◆ Records to use
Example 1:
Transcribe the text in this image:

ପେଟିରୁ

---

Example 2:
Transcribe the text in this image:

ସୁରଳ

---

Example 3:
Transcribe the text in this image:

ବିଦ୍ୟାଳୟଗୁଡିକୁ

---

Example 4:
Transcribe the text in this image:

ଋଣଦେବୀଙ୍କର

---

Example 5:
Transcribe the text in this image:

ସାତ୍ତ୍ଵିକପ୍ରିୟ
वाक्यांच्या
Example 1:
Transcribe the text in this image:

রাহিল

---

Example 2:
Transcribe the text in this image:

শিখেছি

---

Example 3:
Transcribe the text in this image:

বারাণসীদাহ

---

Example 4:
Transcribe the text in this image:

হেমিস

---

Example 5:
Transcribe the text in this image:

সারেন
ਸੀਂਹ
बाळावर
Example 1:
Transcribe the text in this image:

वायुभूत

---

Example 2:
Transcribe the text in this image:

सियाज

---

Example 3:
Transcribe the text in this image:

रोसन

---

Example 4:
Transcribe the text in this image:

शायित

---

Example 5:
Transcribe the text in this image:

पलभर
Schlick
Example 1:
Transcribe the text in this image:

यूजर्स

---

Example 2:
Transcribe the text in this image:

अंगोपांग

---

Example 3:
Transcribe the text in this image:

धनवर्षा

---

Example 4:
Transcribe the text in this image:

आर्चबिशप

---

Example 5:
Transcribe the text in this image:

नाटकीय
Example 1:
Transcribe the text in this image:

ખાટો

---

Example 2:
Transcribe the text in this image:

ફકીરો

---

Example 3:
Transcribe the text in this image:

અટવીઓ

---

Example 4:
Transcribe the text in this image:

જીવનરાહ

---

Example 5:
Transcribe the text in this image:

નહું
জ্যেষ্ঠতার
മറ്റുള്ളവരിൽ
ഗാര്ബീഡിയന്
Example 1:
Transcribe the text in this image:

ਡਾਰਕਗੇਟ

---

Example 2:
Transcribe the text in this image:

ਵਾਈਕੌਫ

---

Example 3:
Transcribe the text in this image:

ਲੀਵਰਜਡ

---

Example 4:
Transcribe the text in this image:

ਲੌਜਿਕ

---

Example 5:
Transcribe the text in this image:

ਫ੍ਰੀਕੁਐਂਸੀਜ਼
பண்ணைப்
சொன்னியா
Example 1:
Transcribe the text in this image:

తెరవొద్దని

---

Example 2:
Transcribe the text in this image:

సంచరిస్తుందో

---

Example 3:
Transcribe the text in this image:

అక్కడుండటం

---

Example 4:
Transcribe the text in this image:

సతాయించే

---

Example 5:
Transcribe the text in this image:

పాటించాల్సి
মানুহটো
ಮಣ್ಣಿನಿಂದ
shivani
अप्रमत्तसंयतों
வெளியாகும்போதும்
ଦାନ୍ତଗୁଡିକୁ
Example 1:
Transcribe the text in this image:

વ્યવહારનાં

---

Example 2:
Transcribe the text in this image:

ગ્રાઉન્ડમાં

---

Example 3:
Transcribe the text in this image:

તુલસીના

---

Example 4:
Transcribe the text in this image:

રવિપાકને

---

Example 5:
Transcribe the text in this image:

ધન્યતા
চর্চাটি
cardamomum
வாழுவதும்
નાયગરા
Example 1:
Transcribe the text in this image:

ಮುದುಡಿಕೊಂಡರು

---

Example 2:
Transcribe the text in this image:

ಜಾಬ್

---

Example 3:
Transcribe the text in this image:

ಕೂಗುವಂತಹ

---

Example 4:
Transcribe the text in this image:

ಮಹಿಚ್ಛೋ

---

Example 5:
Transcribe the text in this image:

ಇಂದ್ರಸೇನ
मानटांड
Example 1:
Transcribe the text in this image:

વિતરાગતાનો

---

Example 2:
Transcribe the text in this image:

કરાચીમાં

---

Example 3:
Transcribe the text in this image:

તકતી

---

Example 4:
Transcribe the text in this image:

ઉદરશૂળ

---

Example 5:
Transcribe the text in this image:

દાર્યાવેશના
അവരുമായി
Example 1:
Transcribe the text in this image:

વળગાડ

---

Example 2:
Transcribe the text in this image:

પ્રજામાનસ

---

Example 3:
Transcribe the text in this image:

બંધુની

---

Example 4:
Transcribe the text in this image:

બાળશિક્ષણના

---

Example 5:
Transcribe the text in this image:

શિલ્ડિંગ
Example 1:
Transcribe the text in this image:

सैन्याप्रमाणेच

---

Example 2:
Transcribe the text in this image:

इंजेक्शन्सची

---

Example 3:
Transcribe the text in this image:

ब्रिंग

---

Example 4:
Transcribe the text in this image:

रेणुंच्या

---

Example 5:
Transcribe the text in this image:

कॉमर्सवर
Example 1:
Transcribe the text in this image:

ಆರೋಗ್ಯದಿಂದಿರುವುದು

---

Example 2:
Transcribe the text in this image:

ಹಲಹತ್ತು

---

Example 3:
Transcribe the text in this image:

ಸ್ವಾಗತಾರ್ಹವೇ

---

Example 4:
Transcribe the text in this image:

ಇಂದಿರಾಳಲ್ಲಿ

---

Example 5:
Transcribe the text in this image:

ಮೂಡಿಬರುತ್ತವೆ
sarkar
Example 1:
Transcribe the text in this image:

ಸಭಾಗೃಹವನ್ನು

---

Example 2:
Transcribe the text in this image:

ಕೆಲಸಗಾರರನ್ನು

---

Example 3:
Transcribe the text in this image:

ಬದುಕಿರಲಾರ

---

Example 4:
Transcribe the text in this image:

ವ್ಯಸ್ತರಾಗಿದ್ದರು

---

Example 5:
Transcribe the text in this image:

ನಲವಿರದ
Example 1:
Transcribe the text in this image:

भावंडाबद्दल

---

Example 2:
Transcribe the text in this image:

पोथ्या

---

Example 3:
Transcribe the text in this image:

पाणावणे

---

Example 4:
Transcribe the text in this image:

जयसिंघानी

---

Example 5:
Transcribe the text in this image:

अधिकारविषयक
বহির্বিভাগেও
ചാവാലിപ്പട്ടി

◆ Assigned task
The records above are to be transcribed exactly and completely.

◆ Exercise result
Example 1:
Transcribe the text in this image:

ପେଟିରୁ

---

Example 2:
Transcribe the text in this image:

ସୁରଳ

---

Example 3:
Transcribe the text in this image:

ବିଦ୍ୟାଳୟଗୁଡିକୁ

---

Example 4:
Transcribe the text in this image:

ଋଣଦେବୀଙ୍କର

---

Example 5:
Transcribe the text in this image:

ସାତ୍ତ୍ଵିକପ୍ରିୟ
वाक्यांच्या
Example 1:
Transcribe the text in this image:

রাহিল

---

Example 2:
Transcribe the text in this image:

শিখেছি

---

Example 3:
Transcribe the text in this image:

বারাণসীদাহ

---

Example 4:
Transcribe the text in this image:

হেমিস

---

Example 5:
Transcribe the text in this image:

সারেন
ਸੀਂਹ
बाळावर
Example 1:
Transcribe the text in this image:

वायुभूत

---

Example 2:
Transcribe the text in this image:

सियाज

---

Example 3:
Transcribe the text in this image:

रोसन

---

Example 4:
Transcribe the text in this image:

शायित

---

Example 5:
Transcribe the text in this image:

पलभर
Schlick
Example 1:
Transcribe the text in this image:

यूजर्स

---

Example 2:
Transcribe the text in this image:

अंगोपांग

---

Example 3:
Transcribe the text in this image:

धनवर्षा

---

Example 4:
Transcribe the text in this image:

आर्चबिशप

---

Example 5:
Transcribe the text in this image:

नाटकीय
Example 1:
Transcribe the text in this image:

ખાટો

---

Example 2:
Transcribe the text in this image:

ફકીરો

---

Example 3:
Transcribe the text in this image:

અટવીઓ

---

Example 4:
Transcribe the text in this image:

જીવનરાહ

---

Example 5:
Transcribe the text in this image:

નહું
জ্যেষ্ঠতার
മറ്റുള്ളവരിൽ
ഗാര്ബീഡിയന്
Example 1:
Transcribe the text in this image:

ਡਾਰਕਗੇਟ

---

Example 2:
Transcribe the text in this image:

ਵਾਈਕੌਫ

---

Example 3:
Transcribe the text in this image:

ਲੀਵਰਜਡ

---

Example 4:
Transcribe the text in this image:

ਲੌਜਿਕ

---

Example 5:
Transcribe the text in this image:

ਫ੍ਰੀਕੁਐਂਸੀਜ਼
பண்ணைப்
சொன்னியா
Example 1:
Transcribe the text in this image:

తెరవొద్దని

---

Example 2:
Transcribe the text in this image:

సంచరిస్తుందో

---

Example 3:
Transcribe the text in this image:

అక్కడుండటం

---

Example 4:
Transcribe the text in this image:

సతాయించే

---

Example 5:
Transcribe the text in this image:

పాటించాల్సి
মানুহটো
ಮಣ್ಣಿನಿಂದ
shivani
अप्रमत्तसंयतों
வெளியாகும்போதும்
ଦାନ୍ତଗୁଡିକୁ
Example 1:
Transcribe the text in this image:

વ્યવહારનાં

---

Example 2:
Transcribe the text in this image:

ગ્રાઉન્ડમાં

---

Example 3:
Transcribe the text in this image:

તુલસીના

---

Example 4:
Transcribe the text in this image:

રવિપાકને

---

Example 5:
Transcribe the text in this image:

ધન્યતા
চর্চাটি
cardamomum
வாழுவதும்
નાયગરા
Example 1:
Transcribe the text in this image:

ಮುದುಡಿಕೊಂಡರು

---

Example 2:
Transcribe the text in this image:

ಜಾಬ್

---

Example 3:
Transcribe the text in this image:

ಕೂಗುವಂತಹ

---

Example 4:
Transcribe the text in this image:

ಮಹಿಚ್ಛೋ

---

Example 5:
Transcribe the text in this image:

ಇಂದ್ರಸೇನ
मानटांड
Example 1:
Transcribe the text in this image:

વિતરાગતાનો

---

Example 2:
Transcribe the text in this image:

કરાચીમાં

---

Example 3:
Transcribe the text in this image:

તકતી

---

Example 4:
Transcribe the text in this image:

ઉદરશૂળ

---

Example 5:
Transcribe the text in this image:

દાર્યાવેશના
അവരുമായി
Example 1:
Transcribe the text in this image:

વળગાડ

---

Example 2:
Transcribe the text in this image:

પ્રજામાનસ

---

Example 3:
Transcribe the text in this image:

બંધુની

---

Example 4:
Transcribe the text in this image:

બાળશિક્ષણના

---

Example 5:
Transcribe the text in this image:

શિલ્ડિંગ
Example 1:
Transcribe the text in this image:

सैन्याप्रमाणेच

---

Example 2:
Transcribe the text in this image:

इंजेक्शन्सची

---

Example 3:
Transcribe the text in this image:

ब्रिंग

---

Example 4:
Transcribe the text in this image:

रेणुंच्या

---

Example 5:
Transcribe the text in this image:

कॉमर्सवर
Example 1:
Transcribe the text in this image:

ಆರೋಗ್ಯದಿಂದಿರುವುದು

---

Example 2:
Transcribe the text in this image:

ಹಲಹತ್ತು

---

Example 3:
Transcribe the text in this image:

ಸ್ವಾಗತಾರ್ಹವೇ

---

Example 4:
Transcribe the text in this image:

ಇಂದಿರಾಳಲ್ಲಿ

---

Example 5:
Transcribe the text in this image:

ಮೂಡಿಬರುತ್ತವೆ
sarkar
Example 1:
Transcribe the text in this image:

ಸಭಾಗೃಹವನ್ನು

---

Example 2:
Transcribe the text in this image:

ಕೆಲಸಗಾರರನ್ನು

---

Example 3:
Transcribe the text in this image:

ಬದುಕಿರಲಾರ

---

Example 4:
Transcribe the text in this image:

ವ್ಯಸ್ತರಾಗಿದ್ದರು

---

Example 5:
Transcribe the text in this image:

ನಲವಿರದ
Example 1:
Transcribe the text in this image:

भावंडाबद्दल

---

Example 2:
Transcribe the text in this image:

पोथ्या

---

Example 3:
Transcribe the text in this image:

पाणावणे

---

Example 4:
Transcribe the text in this image:

जयसिंघानी

---

Example 5:
Transcribe the text in this image:

अधिकारविषयक
বহির্বিভাগেও
ചാവാലിപ്പട്ടി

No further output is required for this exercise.